TASK PROMPT: Look through the records that follow. Copy every line containing the word "Compliance".

Items from a data source
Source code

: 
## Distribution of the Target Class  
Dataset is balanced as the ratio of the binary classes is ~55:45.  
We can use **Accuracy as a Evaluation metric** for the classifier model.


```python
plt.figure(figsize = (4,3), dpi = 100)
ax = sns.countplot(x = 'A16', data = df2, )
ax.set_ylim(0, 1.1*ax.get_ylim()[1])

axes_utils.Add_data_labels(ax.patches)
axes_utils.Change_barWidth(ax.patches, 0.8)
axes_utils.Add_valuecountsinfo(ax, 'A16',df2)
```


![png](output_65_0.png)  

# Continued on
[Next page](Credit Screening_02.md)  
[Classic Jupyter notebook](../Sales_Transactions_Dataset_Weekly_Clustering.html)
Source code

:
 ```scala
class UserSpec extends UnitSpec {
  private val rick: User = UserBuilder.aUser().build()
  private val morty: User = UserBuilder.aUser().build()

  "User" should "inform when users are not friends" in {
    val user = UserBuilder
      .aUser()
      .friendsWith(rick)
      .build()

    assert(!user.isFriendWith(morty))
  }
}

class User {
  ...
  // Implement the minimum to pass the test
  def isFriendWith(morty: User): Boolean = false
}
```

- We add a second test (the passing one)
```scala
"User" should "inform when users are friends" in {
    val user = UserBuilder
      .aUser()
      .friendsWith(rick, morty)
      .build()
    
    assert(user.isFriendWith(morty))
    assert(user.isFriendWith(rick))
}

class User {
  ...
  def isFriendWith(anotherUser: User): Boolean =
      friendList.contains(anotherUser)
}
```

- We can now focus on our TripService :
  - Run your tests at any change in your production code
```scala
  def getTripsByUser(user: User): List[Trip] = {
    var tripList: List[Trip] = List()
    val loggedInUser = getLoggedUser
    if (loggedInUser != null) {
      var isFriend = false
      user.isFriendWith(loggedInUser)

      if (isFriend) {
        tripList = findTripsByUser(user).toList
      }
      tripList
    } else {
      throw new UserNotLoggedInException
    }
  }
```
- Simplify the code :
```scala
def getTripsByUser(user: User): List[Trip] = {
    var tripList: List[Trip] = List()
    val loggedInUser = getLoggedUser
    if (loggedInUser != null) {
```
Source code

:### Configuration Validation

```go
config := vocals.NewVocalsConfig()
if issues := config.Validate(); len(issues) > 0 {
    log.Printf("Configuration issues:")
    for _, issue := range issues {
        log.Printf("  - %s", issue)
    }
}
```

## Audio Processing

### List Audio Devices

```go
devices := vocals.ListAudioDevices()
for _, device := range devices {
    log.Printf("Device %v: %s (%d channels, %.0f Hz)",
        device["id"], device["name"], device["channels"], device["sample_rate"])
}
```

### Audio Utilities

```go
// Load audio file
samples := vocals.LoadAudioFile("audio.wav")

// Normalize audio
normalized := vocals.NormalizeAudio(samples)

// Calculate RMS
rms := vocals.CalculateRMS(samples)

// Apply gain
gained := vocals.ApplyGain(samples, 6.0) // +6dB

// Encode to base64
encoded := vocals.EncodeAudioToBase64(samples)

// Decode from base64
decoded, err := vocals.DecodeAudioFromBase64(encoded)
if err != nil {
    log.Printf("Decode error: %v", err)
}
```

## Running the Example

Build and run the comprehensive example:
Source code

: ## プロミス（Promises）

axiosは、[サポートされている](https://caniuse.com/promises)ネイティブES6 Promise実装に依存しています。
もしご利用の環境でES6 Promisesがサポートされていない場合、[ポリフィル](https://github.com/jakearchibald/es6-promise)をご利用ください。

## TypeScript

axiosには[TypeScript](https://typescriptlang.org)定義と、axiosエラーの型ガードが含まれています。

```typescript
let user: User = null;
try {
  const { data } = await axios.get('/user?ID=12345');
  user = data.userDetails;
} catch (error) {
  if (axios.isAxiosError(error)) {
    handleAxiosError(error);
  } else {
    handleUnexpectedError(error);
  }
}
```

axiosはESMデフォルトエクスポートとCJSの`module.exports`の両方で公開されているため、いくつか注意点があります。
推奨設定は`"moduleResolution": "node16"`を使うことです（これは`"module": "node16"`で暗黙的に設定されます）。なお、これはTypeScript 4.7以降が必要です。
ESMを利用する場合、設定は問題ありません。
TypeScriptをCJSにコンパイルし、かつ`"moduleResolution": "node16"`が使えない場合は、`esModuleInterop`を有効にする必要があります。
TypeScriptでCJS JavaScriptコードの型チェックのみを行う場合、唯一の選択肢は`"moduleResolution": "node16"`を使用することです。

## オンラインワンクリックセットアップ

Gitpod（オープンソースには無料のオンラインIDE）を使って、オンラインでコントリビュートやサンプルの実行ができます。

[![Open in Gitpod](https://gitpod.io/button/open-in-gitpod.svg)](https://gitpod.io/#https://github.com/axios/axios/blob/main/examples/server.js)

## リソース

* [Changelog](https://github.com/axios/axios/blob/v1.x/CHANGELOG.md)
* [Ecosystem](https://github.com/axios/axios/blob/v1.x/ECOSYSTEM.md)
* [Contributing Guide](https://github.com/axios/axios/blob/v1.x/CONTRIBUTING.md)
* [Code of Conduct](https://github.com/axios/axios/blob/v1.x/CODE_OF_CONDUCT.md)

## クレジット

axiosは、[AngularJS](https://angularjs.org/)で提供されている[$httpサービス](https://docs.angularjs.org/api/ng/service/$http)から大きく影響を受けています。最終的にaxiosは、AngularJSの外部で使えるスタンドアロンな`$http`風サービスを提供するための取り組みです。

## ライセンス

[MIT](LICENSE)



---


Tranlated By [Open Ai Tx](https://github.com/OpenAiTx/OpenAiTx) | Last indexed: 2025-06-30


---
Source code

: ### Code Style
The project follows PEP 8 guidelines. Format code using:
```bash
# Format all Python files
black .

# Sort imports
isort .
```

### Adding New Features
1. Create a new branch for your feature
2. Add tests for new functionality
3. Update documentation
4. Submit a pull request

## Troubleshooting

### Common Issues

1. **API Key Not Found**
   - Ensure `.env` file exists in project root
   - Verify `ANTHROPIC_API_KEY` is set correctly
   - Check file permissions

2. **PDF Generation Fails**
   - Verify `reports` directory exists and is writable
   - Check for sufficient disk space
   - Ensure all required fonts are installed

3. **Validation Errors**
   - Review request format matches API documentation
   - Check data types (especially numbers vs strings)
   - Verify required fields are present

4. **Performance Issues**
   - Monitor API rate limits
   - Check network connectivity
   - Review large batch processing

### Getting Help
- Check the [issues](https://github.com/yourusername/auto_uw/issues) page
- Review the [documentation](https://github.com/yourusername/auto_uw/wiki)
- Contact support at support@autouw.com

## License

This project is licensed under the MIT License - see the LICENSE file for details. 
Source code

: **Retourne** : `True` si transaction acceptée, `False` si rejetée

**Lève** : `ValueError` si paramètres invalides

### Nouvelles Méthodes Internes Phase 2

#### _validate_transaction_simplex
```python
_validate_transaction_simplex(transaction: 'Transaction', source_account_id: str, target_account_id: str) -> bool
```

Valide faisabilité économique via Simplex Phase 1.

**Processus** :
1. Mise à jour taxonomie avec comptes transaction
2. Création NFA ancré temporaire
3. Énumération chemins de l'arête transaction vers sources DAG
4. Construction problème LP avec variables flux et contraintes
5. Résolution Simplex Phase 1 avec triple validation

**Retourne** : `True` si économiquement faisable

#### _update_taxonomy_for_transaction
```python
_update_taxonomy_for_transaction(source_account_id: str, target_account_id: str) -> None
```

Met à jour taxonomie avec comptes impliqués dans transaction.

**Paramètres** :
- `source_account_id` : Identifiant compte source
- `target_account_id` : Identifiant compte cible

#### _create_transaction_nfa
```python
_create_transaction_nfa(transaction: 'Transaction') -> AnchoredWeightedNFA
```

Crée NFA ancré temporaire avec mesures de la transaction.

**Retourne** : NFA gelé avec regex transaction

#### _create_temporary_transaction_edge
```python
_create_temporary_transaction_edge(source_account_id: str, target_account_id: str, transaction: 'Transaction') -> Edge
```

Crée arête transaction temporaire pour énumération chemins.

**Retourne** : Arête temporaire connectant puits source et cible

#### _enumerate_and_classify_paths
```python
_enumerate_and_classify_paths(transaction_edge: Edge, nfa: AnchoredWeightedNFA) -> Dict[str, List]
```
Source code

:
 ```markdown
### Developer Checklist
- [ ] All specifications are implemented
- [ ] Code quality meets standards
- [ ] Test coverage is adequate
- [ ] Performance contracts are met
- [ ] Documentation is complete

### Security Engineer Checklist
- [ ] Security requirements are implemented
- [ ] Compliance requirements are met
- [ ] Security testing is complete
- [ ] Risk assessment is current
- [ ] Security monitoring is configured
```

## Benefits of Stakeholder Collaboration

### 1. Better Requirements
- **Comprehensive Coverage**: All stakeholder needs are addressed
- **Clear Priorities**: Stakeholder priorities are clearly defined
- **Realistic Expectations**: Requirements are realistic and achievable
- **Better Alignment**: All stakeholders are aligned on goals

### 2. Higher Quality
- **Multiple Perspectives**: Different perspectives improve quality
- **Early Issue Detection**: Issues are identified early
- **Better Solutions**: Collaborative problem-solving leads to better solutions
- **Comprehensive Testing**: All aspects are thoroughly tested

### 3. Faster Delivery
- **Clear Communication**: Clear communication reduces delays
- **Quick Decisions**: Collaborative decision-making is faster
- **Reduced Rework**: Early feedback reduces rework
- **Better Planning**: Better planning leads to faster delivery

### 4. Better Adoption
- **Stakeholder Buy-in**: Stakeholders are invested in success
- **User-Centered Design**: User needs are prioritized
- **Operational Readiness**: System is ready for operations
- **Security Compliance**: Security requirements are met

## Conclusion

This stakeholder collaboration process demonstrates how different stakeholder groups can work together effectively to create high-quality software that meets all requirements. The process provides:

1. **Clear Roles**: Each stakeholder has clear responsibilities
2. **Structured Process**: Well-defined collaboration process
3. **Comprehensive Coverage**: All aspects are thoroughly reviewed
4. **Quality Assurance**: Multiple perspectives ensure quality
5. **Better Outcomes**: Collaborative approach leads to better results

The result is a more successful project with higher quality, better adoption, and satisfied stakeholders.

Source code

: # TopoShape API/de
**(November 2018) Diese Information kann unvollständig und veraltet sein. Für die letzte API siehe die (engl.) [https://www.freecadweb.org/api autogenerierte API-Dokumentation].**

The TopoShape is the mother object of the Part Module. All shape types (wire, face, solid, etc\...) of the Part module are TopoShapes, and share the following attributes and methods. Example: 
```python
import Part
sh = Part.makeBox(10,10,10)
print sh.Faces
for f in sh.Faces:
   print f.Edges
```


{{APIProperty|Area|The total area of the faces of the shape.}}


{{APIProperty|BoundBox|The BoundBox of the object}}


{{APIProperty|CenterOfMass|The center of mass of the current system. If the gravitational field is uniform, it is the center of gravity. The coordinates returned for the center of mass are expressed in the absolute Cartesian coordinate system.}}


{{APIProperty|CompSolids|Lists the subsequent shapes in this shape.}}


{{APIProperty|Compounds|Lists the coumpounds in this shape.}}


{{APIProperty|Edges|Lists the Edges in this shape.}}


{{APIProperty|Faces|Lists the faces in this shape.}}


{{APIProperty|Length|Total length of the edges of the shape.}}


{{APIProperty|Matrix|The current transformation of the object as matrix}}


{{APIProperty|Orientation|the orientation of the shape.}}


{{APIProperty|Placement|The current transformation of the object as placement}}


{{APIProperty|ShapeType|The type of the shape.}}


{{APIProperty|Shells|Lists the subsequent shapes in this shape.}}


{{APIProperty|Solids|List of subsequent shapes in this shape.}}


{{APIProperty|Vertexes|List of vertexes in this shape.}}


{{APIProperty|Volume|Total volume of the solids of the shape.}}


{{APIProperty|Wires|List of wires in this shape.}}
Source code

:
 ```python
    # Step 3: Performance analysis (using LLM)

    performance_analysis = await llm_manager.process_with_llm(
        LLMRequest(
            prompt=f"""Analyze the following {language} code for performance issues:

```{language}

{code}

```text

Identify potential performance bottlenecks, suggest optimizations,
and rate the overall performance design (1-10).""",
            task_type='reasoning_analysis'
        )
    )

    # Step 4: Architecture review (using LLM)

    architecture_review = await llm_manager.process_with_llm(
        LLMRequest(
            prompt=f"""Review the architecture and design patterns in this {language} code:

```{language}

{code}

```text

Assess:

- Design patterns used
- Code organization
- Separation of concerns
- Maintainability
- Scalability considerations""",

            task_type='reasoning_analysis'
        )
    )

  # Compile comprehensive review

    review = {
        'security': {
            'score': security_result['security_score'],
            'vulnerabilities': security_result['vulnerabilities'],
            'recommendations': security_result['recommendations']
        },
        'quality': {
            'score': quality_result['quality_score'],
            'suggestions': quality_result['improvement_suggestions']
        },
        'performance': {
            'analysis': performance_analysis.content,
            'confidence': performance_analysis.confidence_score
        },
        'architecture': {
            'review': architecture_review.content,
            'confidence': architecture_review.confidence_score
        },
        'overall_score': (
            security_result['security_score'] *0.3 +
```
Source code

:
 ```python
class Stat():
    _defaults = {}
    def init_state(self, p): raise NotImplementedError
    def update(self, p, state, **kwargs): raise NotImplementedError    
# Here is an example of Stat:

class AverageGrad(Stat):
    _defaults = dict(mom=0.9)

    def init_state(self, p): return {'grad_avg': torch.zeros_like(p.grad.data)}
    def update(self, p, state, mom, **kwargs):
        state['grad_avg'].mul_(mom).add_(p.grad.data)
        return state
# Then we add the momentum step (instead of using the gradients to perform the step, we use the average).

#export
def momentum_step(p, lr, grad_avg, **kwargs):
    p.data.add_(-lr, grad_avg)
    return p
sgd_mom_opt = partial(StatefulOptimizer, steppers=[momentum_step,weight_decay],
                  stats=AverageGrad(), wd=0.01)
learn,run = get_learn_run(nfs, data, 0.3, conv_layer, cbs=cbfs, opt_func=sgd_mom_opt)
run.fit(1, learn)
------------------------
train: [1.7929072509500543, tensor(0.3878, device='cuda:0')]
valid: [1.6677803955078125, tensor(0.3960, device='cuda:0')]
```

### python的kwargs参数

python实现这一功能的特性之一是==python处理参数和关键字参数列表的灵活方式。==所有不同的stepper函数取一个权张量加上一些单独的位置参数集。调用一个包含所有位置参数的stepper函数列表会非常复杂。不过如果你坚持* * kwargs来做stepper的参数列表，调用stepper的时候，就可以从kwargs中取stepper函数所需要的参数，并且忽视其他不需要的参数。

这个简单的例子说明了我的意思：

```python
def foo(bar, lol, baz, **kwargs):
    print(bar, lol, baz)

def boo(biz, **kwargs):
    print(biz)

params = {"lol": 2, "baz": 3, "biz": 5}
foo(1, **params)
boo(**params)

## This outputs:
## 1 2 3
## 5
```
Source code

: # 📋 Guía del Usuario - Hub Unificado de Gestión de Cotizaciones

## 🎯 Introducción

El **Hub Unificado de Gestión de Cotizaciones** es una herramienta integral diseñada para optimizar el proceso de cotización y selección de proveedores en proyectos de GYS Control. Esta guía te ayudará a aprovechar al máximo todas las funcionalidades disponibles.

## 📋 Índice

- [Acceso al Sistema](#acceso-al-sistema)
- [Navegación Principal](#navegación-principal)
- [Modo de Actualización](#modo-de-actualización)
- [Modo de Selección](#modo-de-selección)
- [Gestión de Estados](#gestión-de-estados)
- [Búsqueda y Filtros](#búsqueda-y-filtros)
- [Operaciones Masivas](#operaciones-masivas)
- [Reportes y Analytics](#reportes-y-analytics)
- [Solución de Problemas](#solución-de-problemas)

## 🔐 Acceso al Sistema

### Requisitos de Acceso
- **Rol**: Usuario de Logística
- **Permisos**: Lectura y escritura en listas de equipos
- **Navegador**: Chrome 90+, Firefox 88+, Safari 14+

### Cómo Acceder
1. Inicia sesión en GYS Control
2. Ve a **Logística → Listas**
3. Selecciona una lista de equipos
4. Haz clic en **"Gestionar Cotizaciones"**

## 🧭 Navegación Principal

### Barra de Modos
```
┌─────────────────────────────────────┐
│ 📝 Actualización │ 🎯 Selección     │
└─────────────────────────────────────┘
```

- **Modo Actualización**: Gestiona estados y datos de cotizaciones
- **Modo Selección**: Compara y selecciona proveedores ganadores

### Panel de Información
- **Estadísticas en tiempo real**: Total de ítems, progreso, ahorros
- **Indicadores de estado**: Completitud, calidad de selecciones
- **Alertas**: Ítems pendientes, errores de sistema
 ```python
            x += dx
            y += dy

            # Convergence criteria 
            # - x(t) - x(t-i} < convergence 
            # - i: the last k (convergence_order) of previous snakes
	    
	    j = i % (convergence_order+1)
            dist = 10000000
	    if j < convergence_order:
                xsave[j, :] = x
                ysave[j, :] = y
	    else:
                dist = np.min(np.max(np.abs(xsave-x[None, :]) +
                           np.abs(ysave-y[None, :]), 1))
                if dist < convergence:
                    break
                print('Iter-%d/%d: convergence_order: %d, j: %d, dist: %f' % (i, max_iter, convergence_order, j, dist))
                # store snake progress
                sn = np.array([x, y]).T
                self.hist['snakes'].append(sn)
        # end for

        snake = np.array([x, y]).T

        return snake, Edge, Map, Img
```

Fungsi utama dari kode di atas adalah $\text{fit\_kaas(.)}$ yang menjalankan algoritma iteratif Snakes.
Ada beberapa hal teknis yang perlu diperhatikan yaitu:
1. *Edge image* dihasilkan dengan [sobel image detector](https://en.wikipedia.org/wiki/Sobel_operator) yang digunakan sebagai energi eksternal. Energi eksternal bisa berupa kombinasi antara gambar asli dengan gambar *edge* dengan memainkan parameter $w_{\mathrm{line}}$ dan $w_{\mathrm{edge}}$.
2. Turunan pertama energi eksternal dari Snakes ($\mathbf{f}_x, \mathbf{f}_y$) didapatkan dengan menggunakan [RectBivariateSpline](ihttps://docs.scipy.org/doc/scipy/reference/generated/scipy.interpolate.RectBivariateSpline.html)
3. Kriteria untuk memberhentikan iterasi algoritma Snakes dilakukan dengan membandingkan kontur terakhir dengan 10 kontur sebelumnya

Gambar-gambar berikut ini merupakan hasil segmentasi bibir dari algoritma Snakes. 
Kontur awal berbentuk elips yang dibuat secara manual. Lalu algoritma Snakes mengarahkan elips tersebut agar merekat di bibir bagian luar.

SOLUTION TO THIS PROBLEM:
- [ ] Compliance requirements are met
- **Security Compliance**: Security requirements are met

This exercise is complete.